For decades, New Hampshire has relied overwhelmingly on local property taxes to fund public schools.  In fact, in 2019, over 70 cents of every dollar raised for public schools came from local property taxes, the largest share in the country.

This approach has more than a few shortcomings, but none is more glaring that the inequities it forces local property taxpayers to endure.  Given the unequal distribution of property wealth across New Hampshire, this approach means that communities with relatively high property values can produce the funds needed to educate local schoolchildren with very low tax rates.  In contrast, communities with comparatively low property values must impose substantially higher rates, often while yielding lower levels of resources for their public schools.

As a result, as the three comparisons included here demonstrate, expensive homes in affluent areas can end up with property tax bills that are almost identical to – or even less than – those for more affordable homes in working-class towns.

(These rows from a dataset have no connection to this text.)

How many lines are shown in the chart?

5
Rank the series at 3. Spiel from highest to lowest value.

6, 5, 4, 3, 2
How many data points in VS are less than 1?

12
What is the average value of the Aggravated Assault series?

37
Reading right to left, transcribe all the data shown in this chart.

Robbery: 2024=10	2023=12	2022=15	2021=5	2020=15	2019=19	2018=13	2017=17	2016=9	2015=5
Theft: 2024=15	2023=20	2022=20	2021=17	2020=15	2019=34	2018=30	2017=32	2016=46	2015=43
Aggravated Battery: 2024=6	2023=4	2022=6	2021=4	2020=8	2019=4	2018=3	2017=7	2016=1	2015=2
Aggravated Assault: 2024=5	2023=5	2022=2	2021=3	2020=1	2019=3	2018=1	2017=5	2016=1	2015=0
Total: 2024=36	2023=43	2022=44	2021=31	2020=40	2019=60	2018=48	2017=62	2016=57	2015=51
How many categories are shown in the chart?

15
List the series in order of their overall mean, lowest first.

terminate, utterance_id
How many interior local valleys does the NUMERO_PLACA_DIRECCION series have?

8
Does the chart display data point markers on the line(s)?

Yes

Outcomes like these are as indefensible as they are inequitable.  A family in one part of New Hampshire should not be expected to pay the same amount in school property taxes as a family elsewhere in the state, if their homes are hundreds of thousands of dollars apart in value.  Outcomes like these are particularly egregious since they arise from the failure of the State of New Hampshire to fulfill its responsibility to provide an adequate education for every child, regardless of where they may live.  Yet, outcomes like these could largely be eliminated if the State of New Hampshire were to generate the funds needed to meet its educational obligations through a source of revenue that had a single, uniform rate that was the same for everyone, whether they lived in Newington or Charlestown or in Moultonborough or Claremont.